OpenAI’s latest version of the technology behind ChatGPT is much smarter and more collaborative than before
OpenAI has released GPT-4, the newest version of the technology forming the backbone of its viral artificial intelligence chatbot, ChatGPT.
GPT-4 is a large multimodal model, which means it can accept both image and text inputs, and produce text outputs. In its official description, the company states that while the latest technology is “less capable than humans in many real-world scenarios, [it] exhibits human-level performance on various professional and academic benchmarks”.
Sam Altman, co-founder and CEO of OpenAI, shared on Twitter that it also “hallucinates significantly less, and it is less biased”.
The company states that its team spent six months making GPT-4 “safer and more aligned” than its predecessor, GPT-3, in that it is 82 percent less likely to respond to disallowed content, such as how to create a bomb, and 40 percent more likely to provide factual responses.
What does the GPT stand for and how does it work?
GPT is short for generative pre-trained transformer, which is a programme that can write like a human. It requires a prompt—either image or text—from a user and it will provide a detailed answer in text form.
It has a wide range of applications, from language translation to generating text for chatbots such as ChatGPT. For instance, our team of editors asked ChatGPT two months ago questions about fear, physics and the World Cup, and got pretty detailed responses.

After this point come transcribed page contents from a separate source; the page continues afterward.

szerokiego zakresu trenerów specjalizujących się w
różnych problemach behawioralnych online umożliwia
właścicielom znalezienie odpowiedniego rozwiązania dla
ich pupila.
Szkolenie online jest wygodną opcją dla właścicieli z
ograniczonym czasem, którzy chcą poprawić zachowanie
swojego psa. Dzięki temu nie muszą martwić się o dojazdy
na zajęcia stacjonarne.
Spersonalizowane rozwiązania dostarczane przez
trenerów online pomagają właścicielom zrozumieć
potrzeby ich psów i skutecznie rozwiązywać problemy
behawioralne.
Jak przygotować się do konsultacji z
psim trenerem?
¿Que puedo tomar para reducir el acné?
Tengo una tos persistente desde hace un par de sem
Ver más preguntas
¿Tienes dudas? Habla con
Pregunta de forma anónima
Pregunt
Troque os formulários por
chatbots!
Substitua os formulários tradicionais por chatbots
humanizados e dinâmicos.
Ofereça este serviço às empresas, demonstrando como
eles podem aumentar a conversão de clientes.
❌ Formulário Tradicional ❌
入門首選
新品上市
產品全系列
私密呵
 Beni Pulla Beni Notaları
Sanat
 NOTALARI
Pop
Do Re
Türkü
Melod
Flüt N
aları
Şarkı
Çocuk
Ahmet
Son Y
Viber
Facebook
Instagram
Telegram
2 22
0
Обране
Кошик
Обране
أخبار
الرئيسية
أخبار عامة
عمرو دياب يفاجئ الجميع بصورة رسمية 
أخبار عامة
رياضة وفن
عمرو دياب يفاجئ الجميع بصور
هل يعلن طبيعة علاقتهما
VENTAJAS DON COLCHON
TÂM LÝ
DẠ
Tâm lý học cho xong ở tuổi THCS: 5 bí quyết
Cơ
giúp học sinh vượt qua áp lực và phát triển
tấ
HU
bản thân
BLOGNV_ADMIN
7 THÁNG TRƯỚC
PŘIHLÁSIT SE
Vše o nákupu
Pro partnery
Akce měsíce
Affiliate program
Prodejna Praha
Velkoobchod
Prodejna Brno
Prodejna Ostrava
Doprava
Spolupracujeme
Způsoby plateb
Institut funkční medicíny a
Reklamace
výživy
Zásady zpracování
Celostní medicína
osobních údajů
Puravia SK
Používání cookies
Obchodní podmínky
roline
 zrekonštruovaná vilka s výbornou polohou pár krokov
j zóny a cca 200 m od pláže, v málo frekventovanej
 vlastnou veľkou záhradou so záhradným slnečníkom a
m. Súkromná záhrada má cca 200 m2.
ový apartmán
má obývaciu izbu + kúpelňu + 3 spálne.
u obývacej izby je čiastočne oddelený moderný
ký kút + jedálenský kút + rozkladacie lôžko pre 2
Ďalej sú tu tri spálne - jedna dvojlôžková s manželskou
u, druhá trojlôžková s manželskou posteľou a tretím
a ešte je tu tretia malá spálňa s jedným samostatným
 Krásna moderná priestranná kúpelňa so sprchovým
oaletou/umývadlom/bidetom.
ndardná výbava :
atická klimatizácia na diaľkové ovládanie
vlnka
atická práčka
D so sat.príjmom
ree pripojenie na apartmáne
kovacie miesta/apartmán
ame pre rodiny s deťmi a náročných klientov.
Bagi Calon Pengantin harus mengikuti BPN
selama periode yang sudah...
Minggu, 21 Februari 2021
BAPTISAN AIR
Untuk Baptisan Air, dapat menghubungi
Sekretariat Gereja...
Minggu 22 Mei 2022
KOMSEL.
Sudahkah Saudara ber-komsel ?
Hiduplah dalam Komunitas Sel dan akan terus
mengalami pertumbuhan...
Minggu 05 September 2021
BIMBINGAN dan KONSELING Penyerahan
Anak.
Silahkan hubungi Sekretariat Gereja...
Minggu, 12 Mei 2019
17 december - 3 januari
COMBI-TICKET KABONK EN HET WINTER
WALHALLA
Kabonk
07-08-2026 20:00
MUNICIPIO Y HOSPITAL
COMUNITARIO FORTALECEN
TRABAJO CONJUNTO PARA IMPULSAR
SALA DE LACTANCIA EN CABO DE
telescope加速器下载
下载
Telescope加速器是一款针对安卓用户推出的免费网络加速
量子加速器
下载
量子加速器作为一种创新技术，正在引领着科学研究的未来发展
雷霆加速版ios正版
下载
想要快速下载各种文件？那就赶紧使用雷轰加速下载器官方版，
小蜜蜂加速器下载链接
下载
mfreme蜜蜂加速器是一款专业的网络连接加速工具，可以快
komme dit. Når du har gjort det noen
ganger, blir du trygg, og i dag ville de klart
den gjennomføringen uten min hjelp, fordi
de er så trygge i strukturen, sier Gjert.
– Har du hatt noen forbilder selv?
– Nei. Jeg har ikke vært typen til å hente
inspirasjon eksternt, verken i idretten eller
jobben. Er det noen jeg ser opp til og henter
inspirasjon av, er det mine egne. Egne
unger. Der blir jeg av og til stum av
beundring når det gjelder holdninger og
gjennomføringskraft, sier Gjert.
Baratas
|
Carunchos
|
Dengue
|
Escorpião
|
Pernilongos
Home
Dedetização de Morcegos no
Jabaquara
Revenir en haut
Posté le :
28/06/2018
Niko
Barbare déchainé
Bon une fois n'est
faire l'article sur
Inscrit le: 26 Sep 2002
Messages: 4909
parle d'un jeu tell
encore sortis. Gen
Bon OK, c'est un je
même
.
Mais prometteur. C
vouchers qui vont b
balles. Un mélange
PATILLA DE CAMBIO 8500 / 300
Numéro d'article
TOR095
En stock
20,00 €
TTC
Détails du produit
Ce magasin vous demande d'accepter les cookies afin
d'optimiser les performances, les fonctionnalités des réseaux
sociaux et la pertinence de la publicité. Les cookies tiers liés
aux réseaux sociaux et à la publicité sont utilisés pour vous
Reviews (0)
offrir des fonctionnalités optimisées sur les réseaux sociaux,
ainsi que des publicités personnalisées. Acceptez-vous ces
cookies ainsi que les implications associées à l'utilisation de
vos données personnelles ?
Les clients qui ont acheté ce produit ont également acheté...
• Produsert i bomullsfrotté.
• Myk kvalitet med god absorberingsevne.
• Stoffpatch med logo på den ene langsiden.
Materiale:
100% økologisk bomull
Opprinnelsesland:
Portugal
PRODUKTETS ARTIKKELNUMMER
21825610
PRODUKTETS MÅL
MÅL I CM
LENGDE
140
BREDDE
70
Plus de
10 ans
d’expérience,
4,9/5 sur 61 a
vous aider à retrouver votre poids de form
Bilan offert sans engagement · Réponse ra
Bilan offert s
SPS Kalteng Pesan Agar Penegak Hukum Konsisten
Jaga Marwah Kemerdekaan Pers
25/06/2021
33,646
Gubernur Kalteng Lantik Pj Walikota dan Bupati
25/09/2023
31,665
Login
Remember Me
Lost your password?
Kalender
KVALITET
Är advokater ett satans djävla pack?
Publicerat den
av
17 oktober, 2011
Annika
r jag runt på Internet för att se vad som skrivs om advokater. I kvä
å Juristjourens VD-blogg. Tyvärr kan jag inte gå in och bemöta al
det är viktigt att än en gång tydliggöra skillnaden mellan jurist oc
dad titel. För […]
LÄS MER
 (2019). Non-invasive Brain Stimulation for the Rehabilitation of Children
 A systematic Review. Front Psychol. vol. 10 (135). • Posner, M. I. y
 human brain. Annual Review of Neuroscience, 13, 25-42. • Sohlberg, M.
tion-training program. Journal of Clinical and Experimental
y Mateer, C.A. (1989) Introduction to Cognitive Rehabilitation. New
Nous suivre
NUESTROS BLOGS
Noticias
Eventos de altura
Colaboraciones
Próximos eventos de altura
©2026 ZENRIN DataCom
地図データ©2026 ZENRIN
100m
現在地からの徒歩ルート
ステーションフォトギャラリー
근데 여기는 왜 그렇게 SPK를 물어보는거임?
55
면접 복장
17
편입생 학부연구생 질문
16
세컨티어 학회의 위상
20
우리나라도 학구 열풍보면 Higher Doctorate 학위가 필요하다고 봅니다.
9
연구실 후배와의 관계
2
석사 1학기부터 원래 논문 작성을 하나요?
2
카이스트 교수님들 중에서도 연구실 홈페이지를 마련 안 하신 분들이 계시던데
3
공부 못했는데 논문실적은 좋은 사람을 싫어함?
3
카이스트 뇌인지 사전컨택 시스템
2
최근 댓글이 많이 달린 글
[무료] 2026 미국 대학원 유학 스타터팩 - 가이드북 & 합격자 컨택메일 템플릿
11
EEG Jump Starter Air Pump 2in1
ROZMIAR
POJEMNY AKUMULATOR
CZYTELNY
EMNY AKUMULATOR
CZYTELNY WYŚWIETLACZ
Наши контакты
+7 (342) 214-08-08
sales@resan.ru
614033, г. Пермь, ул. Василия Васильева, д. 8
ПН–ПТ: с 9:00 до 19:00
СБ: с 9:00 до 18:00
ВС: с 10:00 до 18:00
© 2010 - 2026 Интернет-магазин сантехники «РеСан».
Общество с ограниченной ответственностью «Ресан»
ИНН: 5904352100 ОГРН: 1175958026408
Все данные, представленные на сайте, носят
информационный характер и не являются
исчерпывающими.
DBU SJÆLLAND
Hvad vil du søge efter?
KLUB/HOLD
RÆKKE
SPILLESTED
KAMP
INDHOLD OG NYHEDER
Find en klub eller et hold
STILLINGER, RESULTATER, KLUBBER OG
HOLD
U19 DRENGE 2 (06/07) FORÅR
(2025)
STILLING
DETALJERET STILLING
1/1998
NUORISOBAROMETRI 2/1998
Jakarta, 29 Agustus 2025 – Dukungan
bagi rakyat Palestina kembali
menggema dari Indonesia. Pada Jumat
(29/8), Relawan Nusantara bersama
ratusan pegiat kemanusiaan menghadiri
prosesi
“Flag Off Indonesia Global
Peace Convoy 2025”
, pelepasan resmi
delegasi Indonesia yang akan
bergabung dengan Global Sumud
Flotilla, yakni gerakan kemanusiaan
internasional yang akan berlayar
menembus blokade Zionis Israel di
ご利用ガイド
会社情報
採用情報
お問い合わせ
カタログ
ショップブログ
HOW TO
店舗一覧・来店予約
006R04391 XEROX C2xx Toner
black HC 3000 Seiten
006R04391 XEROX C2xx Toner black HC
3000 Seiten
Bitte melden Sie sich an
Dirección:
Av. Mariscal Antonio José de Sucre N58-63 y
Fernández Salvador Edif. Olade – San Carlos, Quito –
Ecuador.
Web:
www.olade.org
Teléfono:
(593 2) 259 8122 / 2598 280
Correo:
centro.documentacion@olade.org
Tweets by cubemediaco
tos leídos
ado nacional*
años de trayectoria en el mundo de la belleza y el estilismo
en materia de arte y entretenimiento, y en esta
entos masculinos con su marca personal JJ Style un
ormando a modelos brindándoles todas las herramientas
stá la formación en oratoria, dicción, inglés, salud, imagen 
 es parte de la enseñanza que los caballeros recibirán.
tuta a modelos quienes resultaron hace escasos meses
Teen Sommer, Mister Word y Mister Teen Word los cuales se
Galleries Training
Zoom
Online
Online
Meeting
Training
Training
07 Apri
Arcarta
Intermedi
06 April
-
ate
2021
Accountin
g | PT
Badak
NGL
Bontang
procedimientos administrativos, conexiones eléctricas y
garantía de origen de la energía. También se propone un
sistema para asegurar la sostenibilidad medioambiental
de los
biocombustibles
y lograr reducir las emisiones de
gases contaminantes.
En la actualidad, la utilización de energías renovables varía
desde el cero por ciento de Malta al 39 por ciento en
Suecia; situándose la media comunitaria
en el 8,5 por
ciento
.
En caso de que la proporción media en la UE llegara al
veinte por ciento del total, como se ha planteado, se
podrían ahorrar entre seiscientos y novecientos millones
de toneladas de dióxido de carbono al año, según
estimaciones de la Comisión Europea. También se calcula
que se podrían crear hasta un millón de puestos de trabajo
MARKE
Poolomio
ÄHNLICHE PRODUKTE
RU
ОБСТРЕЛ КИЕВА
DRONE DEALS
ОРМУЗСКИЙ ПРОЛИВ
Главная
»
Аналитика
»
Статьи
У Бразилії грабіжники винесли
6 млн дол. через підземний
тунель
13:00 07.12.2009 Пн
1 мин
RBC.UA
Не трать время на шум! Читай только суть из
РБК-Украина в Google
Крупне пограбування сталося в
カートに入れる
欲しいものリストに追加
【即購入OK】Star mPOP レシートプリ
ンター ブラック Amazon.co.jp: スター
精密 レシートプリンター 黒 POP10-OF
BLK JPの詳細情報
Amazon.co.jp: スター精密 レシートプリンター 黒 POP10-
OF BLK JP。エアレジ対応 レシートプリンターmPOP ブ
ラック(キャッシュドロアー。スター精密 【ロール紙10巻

Read more: ChatGPT answers questions about physics, fear and the World Cup
What does GPT-4 differ from GPT-3 or GPT-3.5?
GPT-4 can process up to 25,000 words, which is almost eight times more than GPT-3, and is able to handle more nuanced instructions than GPT-3.5.
This means it can be used in cases such as producing long-form content, having extended conversations, and even editing and iterating with users on creative and writing tasks like composing songs.
It can also process images and respond with more accurate descriptions, classifications and analyses of them. Case in point: when OpenAI fed GPT-4 an image of baking ingredients and asked what could be made from them, it responded with a list of possible options, from pancakes to French toast and exclaimed: “These are just a few examples, but the possibilities are endless!”
GPT-4 is also more capable than GPT-3.5 in standardised tests. In the Uniform Bar Exam, for instance, GPT-4 achieved a score within the 90th percentile, while GPT-3.5 came in at the 10th percentile.

Above A comparison of various exam scores achieved by GPT-3.5 and GPT-4 (Photo: OpenAI)
Where are the limitations of GPT-4?
It is not fully reliable and can “hallucinate facts and make reasoning errors”, although much less compared to earlier GPT models, as Altman mentioned.
According to OpenAI, it is still susceptible to making mistakes that are simple, such as accepting obvious false statements from a user, or difficult, such as introducing security vulnerabilities into the code it produces. Interestingly though, when one Twitter user fed it a live Ethereum contract, it could highlight some of its security flaws and areas where the contract could be exploited.
Its knowledge of events after September 2021 is limited, and it can’t update its knowledge from its experiences. Its ability to process prompts in other languages other than English is also limited.
Since launching in November 2022, ChatGPT has reportedly more than 100 million monthly active users, according to a UBS study. Citing data from analytics firm Similarweb, it was said to have an average of 13 million unique visitors daily in January—more than twice the amount in December.